Truss protectors and 1 1/4" pipe

Based on over 35 years of working in the design and construction business, I disagree with this as a blanket rule. You try to find solutions to their problems, and they will help try to solve yours. If you think a multi million dollar building can be designed and documents with never an error or miss, or constructed and turned over with everything "perfect", you are dreaming.

I only dream at night, Bill :)

I work in multiple facilites where the various aspects of planning were inadequate, had errors in either written specs or the prints or both; or the contractors took it upon themselves to "remedy" conflicts without consultation with the designer, consultant or architect - and this does not include the 'make sh*t up as we go along' that is often practiced in situ. My personal belief is that construction companies exist to make used car salesmen and theatrical booking agents appear honorable... and I'm only partly joking here.

Maybe it's because I work mostly in the concert and live TV sides of entertainment, but where I come from, folks that do this kind of stuff get fired and replaced immediately because such unauthorized changes can have compounding impacts all the way down the line. It seems that in constructing facilities there are no penalties unless the entire structure fails. As a consultant I'm sure you're aware of far more cases and situations than I've encountered, but again it comes back to the question: why is this stuff allowed to happen in the first place? If it's budget, I'm crying crocodile tears for the owner - spending millions USD to build something and not paying competent people to make sure the buyer gets what they're paying for. Anything else is simple incompetence and I can't even manage fake TV tears for that.

Curmudgeonly yours,

Tim Mc
 
Designing and building a building is not much like designing and building a production. It all has to be completely designed before anything is started, there is a fixed price. I haven't worked on productions recently but it seemed it was always possible to make little changes, if not big ones, after construction commenced. There are also mostly people involved that understand theatre on a production, and have worked on productions before. Someone probably recognizes that getting together is worth it, but no owner wants to pay for much of that these days. There is hardly anyone else on the team on the buildings I work on that has much if any knowledge of a theatre other than what they remember from their high school experiences in the auditorium - and shagging someone in the follow spot booth doesn't count.

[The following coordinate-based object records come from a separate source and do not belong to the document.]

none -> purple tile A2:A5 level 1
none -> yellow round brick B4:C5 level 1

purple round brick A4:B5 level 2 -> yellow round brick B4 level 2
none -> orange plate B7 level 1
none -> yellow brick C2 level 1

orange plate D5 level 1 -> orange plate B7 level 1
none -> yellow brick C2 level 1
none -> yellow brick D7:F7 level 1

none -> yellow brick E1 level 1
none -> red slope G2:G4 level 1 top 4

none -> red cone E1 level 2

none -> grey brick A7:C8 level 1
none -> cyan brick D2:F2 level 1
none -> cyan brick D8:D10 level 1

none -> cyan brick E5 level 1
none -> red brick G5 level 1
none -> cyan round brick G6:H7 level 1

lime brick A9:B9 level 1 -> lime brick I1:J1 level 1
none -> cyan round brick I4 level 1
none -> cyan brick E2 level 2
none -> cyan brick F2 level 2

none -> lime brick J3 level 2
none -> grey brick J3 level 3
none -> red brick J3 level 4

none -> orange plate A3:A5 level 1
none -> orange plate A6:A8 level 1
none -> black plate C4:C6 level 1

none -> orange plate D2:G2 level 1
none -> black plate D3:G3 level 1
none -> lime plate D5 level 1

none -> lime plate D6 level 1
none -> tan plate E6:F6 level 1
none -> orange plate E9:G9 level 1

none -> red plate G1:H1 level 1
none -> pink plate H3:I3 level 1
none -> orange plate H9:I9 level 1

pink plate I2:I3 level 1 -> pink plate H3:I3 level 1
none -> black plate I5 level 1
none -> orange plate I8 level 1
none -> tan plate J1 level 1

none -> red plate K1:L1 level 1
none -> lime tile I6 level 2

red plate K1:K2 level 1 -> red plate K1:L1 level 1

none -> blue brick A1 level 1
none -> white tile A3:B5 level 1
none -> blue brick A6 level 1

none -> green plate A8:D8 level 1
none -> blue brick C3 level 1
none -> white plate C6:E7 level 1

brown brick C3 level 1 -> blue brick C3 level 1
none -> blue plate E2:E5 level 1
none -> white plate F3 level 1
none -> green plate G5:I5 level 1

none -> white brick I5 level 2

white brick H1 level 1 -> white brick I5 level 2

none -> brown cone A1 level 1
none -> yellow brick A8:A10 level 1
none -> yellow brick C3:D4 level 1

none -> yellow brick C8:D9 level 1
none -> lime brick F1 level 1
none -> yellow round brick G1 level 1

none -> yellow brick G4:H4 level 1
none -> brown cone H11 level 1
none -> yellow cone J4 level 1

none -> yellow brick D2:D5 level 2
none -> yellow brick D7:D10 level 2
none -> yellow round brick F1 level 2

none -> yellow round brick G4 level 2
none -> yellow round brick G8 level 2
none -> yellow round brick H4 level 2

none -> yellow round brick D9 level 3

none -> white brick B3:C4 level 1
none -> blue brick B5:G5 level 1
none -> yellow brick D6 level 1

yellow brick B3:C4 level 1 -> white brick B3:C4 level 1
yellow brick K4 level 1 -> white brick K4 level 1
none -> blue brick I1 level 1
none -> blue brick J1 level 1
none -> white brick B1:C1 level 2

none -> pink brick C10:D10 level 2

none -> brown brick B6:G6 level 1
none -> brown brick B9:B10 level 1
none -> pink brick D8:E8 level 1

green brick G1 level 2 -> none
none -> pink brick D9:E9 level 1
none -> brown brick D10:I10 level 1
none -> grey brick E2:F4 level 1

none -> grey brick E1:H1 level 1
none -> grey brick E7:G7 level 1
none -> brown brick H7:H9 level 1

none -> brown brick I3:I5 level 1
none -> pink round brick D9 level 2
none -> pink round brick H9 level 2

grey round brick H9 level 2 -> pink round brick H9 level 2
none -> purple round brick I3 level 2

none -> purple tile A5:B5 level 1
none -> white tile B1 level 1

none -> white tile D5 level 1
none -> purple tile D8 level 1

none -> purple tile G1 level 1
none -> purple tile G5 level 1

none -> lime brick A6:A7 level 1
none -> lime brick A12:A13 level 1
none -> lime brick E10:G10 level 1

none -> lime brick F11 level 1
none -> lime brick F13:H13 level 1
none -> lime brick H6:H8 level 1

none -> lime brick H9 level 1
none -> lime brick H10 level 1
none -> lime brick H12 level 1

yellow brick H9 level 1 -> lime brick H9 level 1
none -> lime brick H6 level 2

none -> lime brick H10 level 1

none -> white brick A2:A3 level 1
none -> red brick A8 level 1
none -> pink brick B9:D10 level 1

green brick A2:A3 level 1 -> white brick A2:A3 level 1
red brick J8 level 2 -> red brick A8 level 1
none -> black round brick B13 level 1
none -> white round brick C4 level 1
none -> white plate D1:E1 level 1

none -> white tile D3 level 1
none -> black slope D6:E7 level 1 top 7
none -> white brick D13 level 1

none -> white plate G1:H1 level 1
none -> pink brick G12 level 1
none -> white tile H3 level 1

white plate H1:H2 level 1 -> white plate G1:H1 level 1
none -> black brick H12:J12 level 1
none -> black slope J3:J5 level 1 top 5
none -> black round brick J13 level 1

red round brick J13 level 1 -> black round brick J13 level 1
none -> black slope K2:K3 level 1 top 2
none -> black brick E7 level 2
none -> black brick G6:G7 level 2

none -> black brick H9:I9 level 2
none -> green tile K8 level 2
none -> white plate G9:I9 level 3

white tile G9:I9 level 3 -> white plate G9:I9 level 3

And I guess if a small lack of convenience when moving a fixture between some positions is not a major crisis, this isn't bad. The architect forgot a guard rail I explained and sketched several times in design so that will have to be added. Overall the big thing are there and the performance systems and equipment systems seem on track to be as intended. We did trade a couple of things for promotional consideration but just means we got everything rather than leaving some out - even if slightly different.
 
I'm curious: what happens if after it's built, an AHJ sees that the fixtures have to be sleeved, and throws a flag and requires it to be ripped out and replaced on his own water before he'll issue a CO -- maybe the AHJ position changes hands during construction, for example...
 
I'm curious: what happens if after it's built, an AHJ sees that the fixtures have to be sleeved, and throws a flag and requires it to be ripped out and replaced on his own water before he'll issue a CO -- maybe the AHJ position changes hands during construction, for example...

I've never met an AHJ that would have noticed or understood that issue. On the other hand, playing along with the counterfactual, it is a balcony rail, and visible, so just using the protectors for what they are for.